Patricia Andrade (recipient of three LASmoons)
Earth Sciences Division
CICESE, MEXICO
Background:
The relief in the northwest coast of Baja California is subject to different processes. One process that has a major impact are landslides. The near-shore landslides have been a significant problem because this area coincides with the location of the Tijuana-Ensenada Scenic highway which is one of the main routes between Tijuana and Ensenada. On 28 December 2013 a rotational slip in the stretch of 93 km caused the closure of the Tijuana-Ensenada highway. Several measurements with emerging techniques such as photogrammetry by drones and terrestrial and airborne LiDAR surveys were taken since the landslide. From airborne LiDAR point clouds of different dates DTM are created and used to estimate differences (James, 2012). From terrestrial LiDAR point clouds the characteristics of planes and lines (i.e. striations) on the footwall are determined. An analysis of such geomorphological processes can facilitate a rapid response and help to reopen the highways faster.
Goal:
The main goal of this project is to estimate the volume change on the landslide’s day and later years from digital terrain models (DTMs) of pre-event data (2006) and post-event (2013, 2014 and 2016). A second goal is to create a model of surface strain from TLS data and a point cloud (2013).
Data:
+ DTM of 2006 (pre-event) from the National Institute of Statistics and Geography (INEGI).

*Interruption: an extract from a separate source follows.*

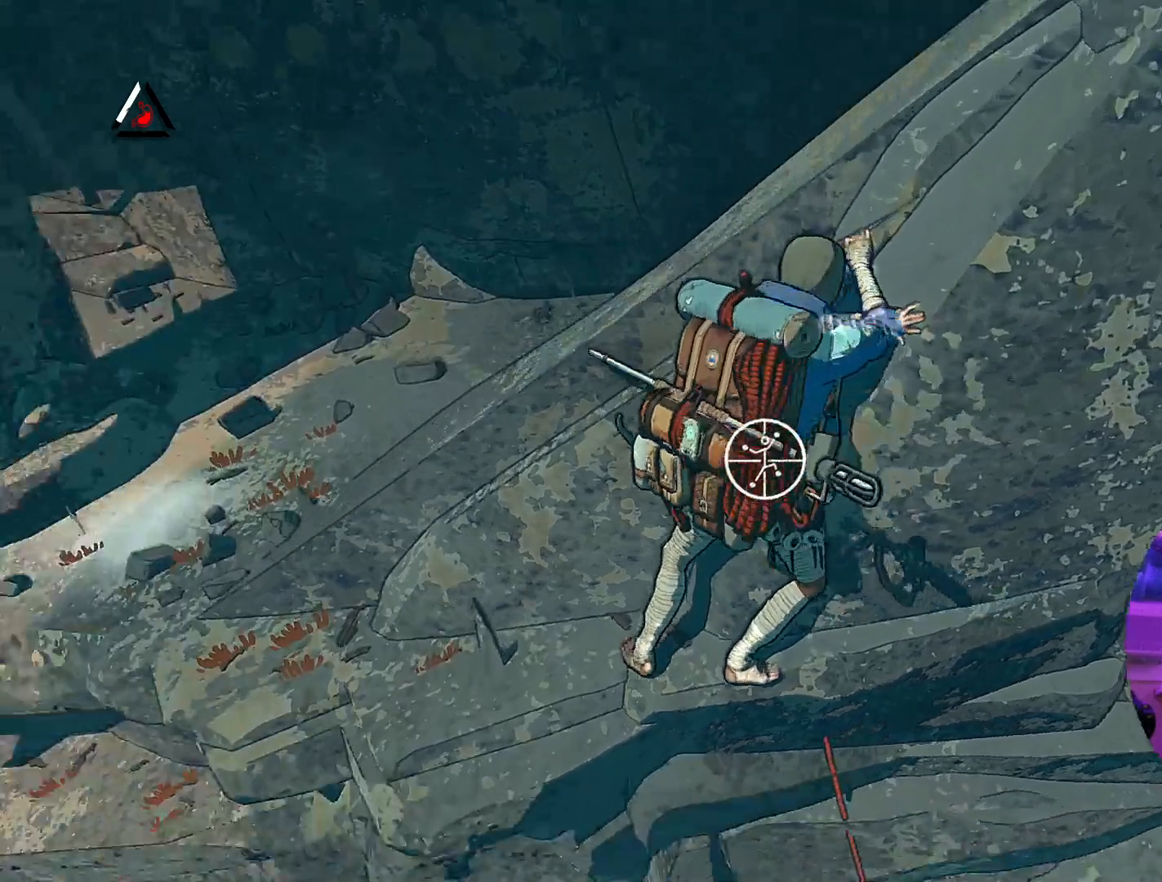
{"buttons": ["R1"], "left_stick": "center", "right_stick": "center", "events": [[83, "right_stick", "center"]]}
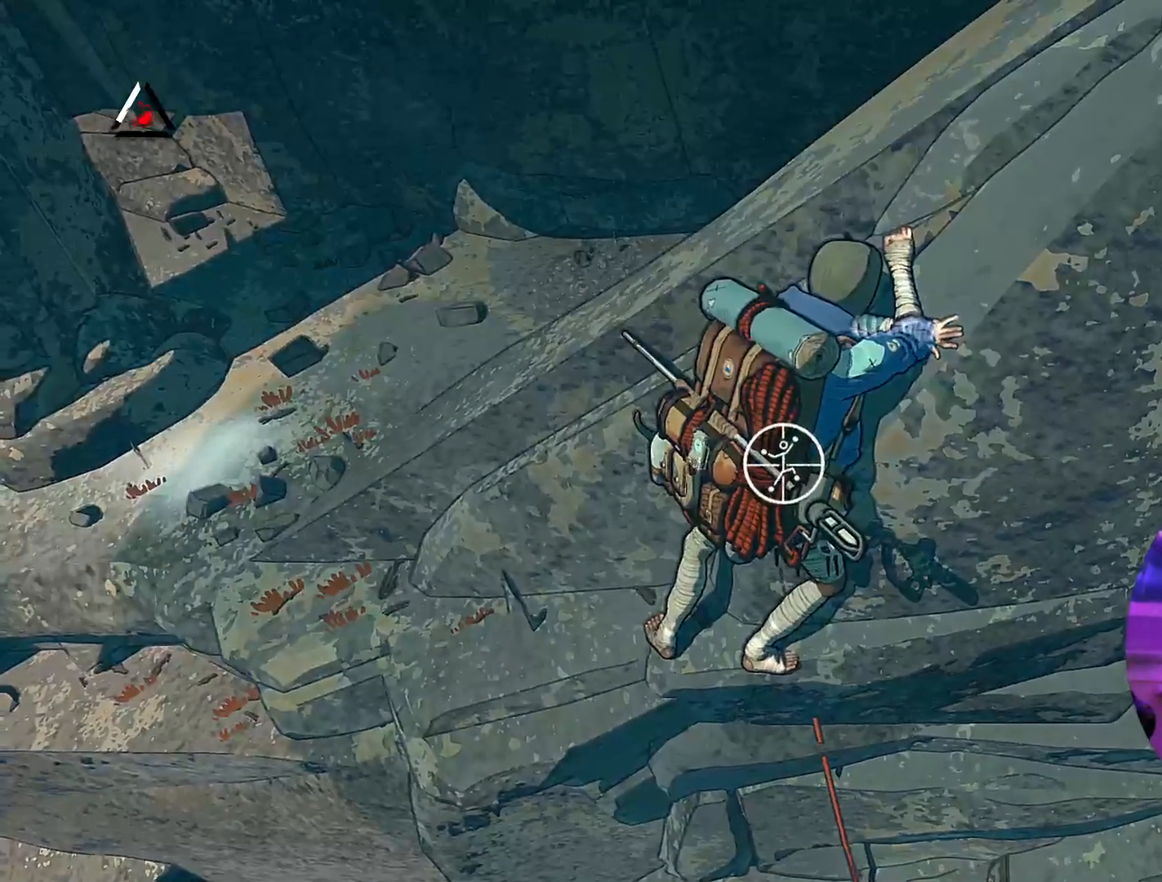
{"buttons": ["R1"], "left_stick": "up-left", "right_stick": "center", "events": [[67, "left_stick", "up-left"]]}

+ relief data of the day of landslide (2013) obtained by photogrammetry from 144 photos taken with a DJi S800 drone.
+ DTM from January 2014 aquired by satellite photogrammetry of images from GeoEye 1.
+ 11 TLS point clouds scanned and co-registered in February 2014 with a Faro Focus 3D x330.
+ NCALM aerial LiDAR captured In July 2014 of th landslide zone.
+ highway rehabilitation data taken in March 2016 from RGB / NIR photos of eBee drone flights.
LAStools processing:
1) create square tiles with buffers [lastile]
2) classify isolated points as noise [lasnoise]
3) classify points clouds into ground and non-ground [lasground]
4).generate DTMs from ground-classified points [las2dem]
5) change the resolution of DEMs [lasgrid]
6) create hillshades of the DTMs [blast2dem]
References:
James, L. A., Hodgson, M. E., Ghoshal, S., Latiolais, M. M., 2012. Geomorphic change detection using historic maps and DEM differencing: The temporal dimension of geospatial analysis. Geomorphology 137, 181-198.